Alrighty, then … we’re moving on then and came across the following from David Kotok of Cumberland Advisors … We think it NEEDS to be read.
Heads Or Tails, by David Kotok
Dear Reader: Please give me 8 minutes to explain the $1.1 trillion federal government Public-Private Investment Program (PPIP).
Start here with this simple example. It’s a coin toss. Heads you win $100; tails you get nothing. How much would you pay to play? You can play as many times as you wish. Answer: not more that $50. For less than $50, you would play as often as you can. $50 is your breakeven; only a fool would pay more.
Now add Tim Geithner as your partner. He matches what you invest but you, and only you, get to set the price to play. Answer: you put up no more than $25 as the investor and that means he matches your number. At under $25 you play as much as you can. $25 is your breakeven as the investor; $50 is still the breakeven for the coin flip.
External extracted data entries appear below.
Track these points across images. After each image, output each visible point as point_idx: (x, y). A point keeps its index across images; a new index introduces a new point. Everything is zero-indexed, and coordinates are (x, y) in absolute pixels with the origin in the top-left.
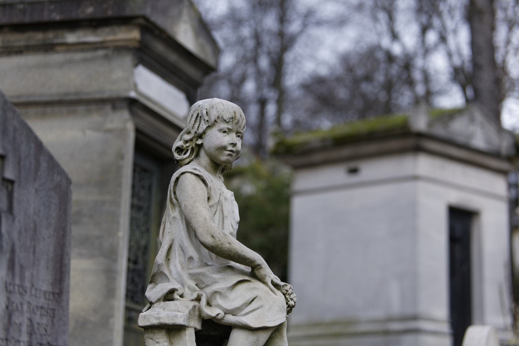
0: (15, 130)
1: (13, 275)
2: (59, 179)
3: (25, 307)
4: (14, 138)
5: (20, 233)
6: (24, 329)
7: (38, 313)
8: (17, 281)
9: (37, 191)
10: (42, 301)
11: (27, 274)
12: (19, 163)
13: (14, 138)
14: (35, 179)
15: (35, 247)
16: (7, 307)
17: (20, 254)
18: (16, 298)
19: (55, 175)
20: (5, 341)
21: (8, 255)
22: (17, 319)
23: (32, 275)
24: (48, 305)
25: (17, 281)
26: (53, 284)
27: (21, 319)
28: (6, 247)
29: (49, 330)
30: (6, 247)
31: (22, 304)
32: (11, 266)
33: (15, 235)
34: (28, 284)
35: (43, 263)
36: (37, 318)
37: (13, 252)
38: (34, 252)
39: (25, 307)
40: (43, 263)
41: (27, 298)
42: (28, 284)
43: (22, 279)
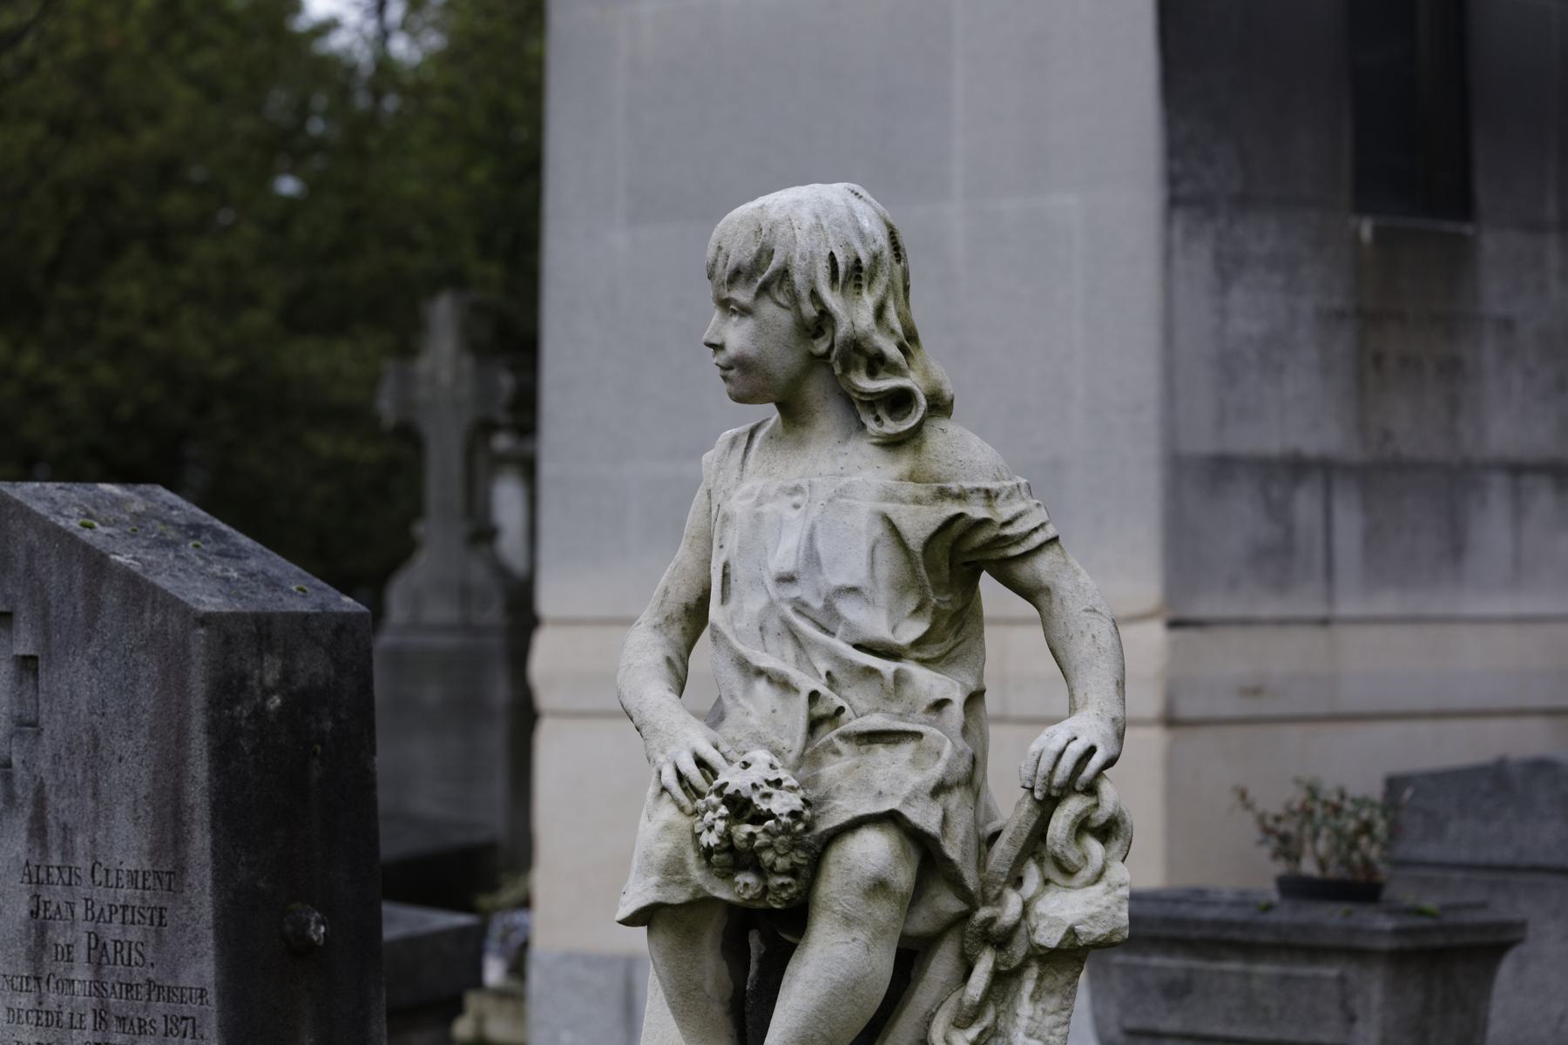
0: (31, 551)
1: (44, 846)
2: (158, 618)
3: (80, 910)
4: (29, 571)
5: (56, 759)
6: (80, 953)
7: (117, 918)
8: (56, 859)
9: (94, 663)
10: (125, 893)
11: (80, 840)
12: (46, 614)
13: (29, 571)
14: (89, 639)
15: (96, 781)
16: (34, 914)
17: (60, 805)
18: (56, 894)
19: (147, 615)
20: (32, 983)
21: (28, 811)
22: (59, 935)
23: (93, 842)
24: (143, 899)
25: (56, 859)
26: (154, 853)
27: (73, 934)
28: (23, 793)
29: (149, 954)
30: (23, 793)
31: (71, 905)
32: (38, 830)
33: (44, 765)
34: (82, 863)
35: (121, 812)
36: (112, 932)
37: (40, 802)
38: (95, 795)
39: (80, 910)
40: (121, 812)
41: (82, 890)
42: (82, 863)
43: (67, 853)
Now let’s add some of the leverage from the FDIC.
Suppose that the FDIC will loan you $40 as a non-recourse loan. You and Geithner each put up $5 for a total of $10 and, adding in the loan money, you pay $50 to play, just as before. If you get heads, you pay off the loan of $40, and you and Geithner split the rest. That means you get $30 for your $5 and so does he. Remember, you set the price to play. If you get tails you get nothing and lose $5, Geithner loses $5, and the FDIC loses $40.
Now suppose we have an auction to decide who will play.
FINALLY, we’d also highly recommend one and all put THIS Barrons article on the top of your short list of ‘must reads’ today … STREETWISE Stocks Through a Wide-Angle Lens by Michael Santoli … Stocks vs. Bonds ONE OF THE BEDROCKS OF modern investing has been the surety that stocks outperform bonds over long periods. Stocks’ risk premium, or excess return over bonds, has become gospel for financial advisers, brokers and pension consultants, among others.